CONSIGNE A => Dans l'article sur Marwan Barghouti, quel âge est attribué au leader emprisonné ?
CONSIGNE B => Citez sans rien modifier le passage de l'article sur Marwan Barghouti qui s'ouvre sur les mots contenant "Marwan Barghouti lors" et se clôt sur "de représailles claire.".
CONSIGNE C => Selon l'article sur Marwan Barghouti, sur quoi le service de presse Asra s'appuie-t-il pour conclure à une intention délibérée de mettre en danger la vie du prisonnier ? Répondez en une à trois phrases.

TEXTE PRÉSENTÉ =>

━━━━━━━━━━

06/12/2025 ssofidelis.substack.com  11min #298218

Menaces sur la vie de Marwan Barghouti, le leader palestinien emprisonné par Israël

Marwan Barghouti lors d'une audience au tribunal de Jérusalem occupée, le 25 janvier 2012 © Bernat Armangue / AP Photos 

Par Le Centre Palestinien D'Information, le 5 décembre 2025

Suivi de : 200 grands noms du monde des arts & des affaires réclament la libération du "Mandela palestinien"

Le service de presse Asra a lancé un avertissement sérieux concernant la menace réelle et croissante pesant sur la vie de Marwan Barghouti, un leader emprisonné âgé de 66 ans, dans un contexte d'attaques systématiques le visant lui et sa famille, dans le cadre d'une politique de représailles claire.

Une récente tactique de harcèlement a consisté à appeler la famille de Barghouti pour lui transmettre de fausses informations alarmantes sur son état de santé, une stratégie qui reflète la politique plus généralisée d'Israël axée sur les pressions et les représailles contre les familles des prisonniers.

Cette dernière violation s'ajoute, selon Asra, à l'isolement, à la torture, au refus des visites et aux menaces ouvertes proférées par le ministre israélien d'extrême droite Itamar Ben Gvir, qui révèlent une intention délibérée de mettre en danger la vie de Barghouti.

━━━━━━━━━━

DONNÉES FOURNIES =>
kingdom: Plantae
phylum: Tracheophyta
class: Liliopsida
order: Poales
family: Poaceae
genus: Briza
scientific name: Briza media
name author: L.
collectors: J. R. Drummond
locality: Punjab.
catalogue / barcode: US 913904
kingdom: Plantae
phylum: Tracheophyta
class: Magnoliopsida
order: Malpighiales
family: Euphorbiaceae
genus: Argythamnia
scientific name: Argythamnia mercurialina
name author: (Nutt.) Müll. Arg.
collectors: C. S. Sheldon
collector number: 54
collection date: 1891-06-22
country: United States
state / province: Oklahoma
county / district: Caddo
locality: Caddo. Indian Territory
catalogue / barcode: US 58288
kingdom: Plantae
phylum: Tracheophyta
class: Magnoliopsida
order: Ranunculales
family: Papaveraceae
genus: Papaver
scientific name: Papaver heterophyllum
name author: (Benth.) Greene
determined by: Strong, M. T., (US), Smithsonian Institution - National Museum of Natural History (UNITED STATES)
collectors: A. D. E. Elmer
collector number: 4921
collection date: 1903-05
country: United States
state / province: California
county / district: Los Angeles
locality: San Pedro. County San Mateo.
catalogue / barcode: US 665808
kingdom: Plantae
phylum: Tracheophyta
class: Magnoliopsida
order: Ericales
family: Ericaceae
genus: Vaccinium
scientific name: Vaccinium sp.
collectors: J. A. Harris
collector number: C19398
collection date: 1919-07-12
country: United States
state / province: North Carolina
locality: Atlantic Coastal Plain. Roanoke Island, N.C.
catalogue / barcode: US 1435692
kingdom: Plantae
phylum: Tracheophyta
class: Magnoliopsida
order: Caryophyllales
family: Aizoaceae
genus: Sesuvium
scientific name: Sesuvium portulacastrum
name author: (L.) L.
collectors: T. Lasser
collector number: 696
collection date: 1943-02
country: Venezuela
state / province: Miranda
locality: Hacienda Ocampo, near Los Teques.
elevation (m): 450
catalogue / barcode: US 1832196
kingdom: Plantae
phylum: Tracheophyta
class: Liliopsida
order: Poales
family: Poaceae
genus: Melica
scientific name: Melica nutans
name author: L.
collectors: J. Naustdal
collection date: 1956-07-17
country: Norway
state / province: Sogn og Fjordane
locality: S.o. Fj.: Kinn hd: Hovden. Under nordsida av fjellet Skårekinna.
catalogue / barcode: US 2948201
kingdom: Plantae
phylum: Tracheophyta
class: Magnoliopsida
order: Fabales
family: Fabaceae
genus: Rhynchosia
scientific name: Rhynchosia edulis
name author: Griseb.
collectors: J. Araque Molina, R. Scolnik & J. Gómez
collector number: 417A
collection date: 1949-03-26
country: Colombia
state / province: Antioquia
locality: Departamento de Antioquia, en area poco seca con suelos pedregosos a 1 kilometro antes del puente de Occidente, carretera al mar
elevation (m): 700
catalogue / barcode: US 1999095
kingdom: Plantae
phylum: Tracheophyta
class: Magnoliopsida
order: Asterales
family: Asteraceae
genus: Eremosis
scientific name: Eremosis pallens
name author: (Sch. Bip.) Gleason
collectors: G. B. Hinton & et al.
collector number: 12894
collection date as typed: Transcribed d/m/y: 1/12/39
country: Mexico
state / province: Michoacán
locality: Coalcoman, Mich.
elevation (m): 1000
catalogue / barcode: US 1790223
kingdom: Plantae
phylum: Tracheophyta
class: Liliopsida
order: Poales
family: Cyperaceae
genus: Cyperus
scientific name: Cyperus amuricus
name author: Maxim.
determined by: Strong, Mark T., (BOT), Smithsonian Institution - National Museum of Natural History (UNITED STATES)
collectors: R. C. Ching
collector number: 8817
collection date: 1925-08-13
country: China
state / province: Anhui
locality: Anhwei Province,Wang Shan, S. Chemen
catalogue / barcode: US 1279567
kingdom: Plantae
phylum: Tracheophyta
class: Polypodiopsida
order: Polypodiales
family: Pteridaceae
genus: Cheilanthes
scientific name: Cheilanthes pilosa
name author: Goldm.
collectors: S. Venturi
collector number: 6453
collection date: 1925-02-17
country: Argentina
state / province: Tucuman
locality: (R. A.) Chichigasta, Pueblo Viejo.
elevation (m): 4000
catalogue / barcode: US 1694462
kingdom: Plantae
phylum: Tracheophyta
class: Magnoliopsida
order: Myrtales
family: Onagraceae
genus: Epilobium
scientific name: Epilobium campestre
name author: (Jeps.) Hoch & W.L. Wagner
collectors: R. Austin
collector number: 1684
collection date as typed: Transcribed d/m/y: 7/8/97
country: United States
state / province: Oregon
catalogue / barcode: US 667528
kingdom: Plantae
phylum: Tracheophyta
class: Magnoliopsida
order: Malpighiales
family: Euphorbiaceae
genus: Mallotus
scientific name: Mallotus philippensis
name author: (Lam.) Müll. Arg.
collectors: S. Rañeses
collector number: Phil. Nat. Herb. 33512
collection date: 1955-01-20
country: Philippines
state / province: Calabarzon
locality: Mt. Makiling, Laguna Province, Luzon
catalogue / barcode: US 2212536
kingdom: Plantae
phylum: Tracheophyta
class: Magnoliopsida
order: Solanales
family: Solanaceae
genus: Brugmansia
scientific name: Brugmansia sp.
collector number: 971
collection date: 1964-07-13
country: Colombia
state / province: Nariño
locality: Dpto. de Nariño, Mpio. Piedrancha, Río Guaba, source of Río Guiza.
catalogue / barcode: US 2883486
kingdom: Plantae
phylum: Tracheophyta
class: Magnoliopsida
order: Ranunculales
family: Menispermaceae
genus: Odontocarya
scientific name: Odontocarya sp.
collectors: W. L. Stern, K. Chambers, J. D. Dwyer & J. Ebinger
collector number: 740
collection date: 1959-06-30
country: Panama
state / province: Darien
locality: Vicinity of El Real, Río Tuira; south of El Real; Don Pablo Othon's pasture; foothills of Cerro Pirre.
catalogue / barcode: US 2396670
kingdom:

━━━━━━━━━━

RÉPONSE A => Il est âgé de 66 ans.

RÉPONSE B =>
Marwan Barghouti lors d'une audience au tribunal de Jérusalem occupée, le 25 janvier 2012 © Bernat Armangue / AP Photos 

Par Le Centre Palestinien D'Information, le 5 décembre 2025

Suivi de : 200 grands noms du monde des arts & des affaires réclament la libération du "Mandela palestinien"

Le service de presse Asra a lancé un avertissement sérieux concernant la menace réelle et croissante pesant sur la vie de Marwan Barghouti, un leader emprisonné âgé de 66 ans, dans un contexte d'attaques systématiques le visant lui et sa famille, dans le cadre d'une politique de représailles claire.

RÉPONSE C => Asra s'appuie d'abord sur une récente tactique de harcèlement : des appels à la famille de Barghouti pour lui transmettre de fausses informations alarmantes sur son état de santé. Cette violation s'ajoute à l'isolement, à la torture, au refus des visites et aux menaces ouvertes proférées par le ministre israélien d'extrême droite Itamar Ben Gvir. Pour Asra, l'ensemble de ces faits révèle une intention délibérée de mettre sa vie en danger.